To solve this problem, we can use the impulse-momentum principle. The impulse delivered to an object is equal to its change in momentum. Impulse is defined as the product of the force applied to an object and the time interval over which it acts.

a) To find the impulse delivered to the ball, we need to determine its change in momentum. The momentum of an object is given by the product of its mass and velocity.

Given:
Mass of the ball (m1) = 0.280 kg
Initial velocity (v1) = 15.0 m/s
Final velocity (v2) = -22.0 m/s (opposite direction)

So, the change in momentum (Δp) of the ball is:
Δp = m1 * (v2 - v1)
= 0.280 kg * (-22.0 m/s - 15.0 m/s)
= 0.280 kg * (-37.0 m/s)
= -10.36 kg·m/s

Therefore, the impulse delivered to the ball by the player is -10.36 kg·m/s.

b) To find the magnitude of the average force exerted on the player's fist, we can use the equation:

Impulse (J) = Force (F) * Time (Δt)

Rearranging the equation, we have:
F = J / Δt

Given:
Impulse (J) = -10.36 kg·m/s (from part a)
Time (Δt) = 0.060 s

Plugging in the values, the magnitude of the average force exerted on the player's fist is:
F = (-10.36 kg·m/s) / (0.060 s)
= -172.67 N

The negative sign indicates that the direction of the average force is opposite to the direction of motion.

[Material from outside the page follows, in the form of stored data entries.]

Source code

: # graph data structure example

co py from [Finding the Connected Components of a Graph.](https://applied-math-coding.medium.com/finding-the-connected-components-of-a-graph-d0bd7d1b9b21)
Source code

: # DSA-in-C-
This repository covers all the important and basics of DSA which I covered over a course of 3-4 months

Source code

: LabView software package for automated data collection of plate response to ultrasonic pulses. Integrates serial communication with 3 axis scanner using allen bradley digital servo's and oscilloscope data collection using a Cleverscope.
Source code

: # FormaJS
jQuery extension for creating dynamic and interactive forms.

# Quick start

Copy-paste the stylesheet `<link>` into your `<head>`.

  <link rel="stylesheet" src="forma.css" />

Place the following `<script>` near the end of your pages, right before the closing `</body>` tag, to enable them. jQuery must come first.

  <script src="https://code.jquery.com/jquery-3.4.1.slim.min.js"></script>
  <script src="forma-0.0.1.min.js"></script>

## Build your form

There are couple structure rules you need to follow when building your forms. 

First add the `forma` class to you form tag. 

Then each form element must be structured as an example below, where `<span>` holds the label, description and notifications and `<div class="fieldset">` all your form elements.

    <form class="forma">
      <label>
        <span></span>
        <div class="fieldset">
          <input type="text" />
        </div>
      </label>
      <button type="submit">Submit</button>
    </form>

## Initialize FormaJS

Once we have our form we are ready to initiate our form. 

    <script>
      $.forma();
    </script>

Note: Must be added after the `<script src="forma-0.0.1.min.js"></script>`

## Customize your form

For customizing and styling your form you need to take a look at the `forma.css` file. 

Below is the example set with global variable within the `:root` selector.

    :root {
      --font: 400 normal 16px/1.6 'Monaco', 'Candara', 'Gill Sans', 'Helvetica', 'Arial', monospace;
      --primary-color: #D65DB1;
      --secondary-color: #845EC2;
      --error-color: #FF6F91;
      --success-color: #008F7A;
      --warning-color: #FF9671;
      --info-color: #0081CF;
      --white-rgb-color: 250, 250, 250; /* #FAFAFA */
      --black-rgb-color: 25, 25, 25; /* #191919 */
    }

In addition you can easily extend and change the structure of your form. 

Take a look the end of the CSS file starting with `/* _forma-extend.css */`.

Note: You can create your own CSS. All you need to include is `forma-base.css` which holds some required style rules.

Therefore, the magnitude of the average force exerted on the player's fist is 172.67 Newtons (N).

Answer 3

To answer both questions, we need to apply the principles of impulse and force. Here's how you can find the answers:

a) To calculate the impulse delivered to the ball by the player, we can use the impulse-momentum principle. The impulse is defined as the change in momentum. The formula for impulse (J) is:

J = Δp = m * Δv

where:
J is the impulse,
m is the mass of the object, and
Δv is the change in velocity.

In this case, the mass of the volleyball is 0.280 kg. The change in velocity is the final velocity (22.0 m/s) minus the initial velocity (15.0 m/s):

Δv = 22.0 m/s - (-15.0 m/s) = 22.0 m/s + 15.0 m/s = 37.0 m/s

Now we can calculate the impulse:

J = 0.280 kg * 37.0 m/s = 10.36 kg⋅m/s

Therefore, the impulse delivered to the ball by the player is 10.36 kg⋅m/s.

b) To find the magnitude of the average force exerted on the player's fist, we can use the formula:

F = Δp / Δt

where:
F is the force,
Δp is the change in momentum, and
Δt is the time interval.

As we calculated earlier, the impulse delivered to the ball is 10.36 kg⋅m/s. The time interval (Δt) is given as 0.060 s.

Now we can calculate the force:

F = 10.36 kg⋅m/s / 0.060 s = 172.67 N

Therefore, the magnitude of the average force exerted on the player's fist is approximately 172.67 Newtons.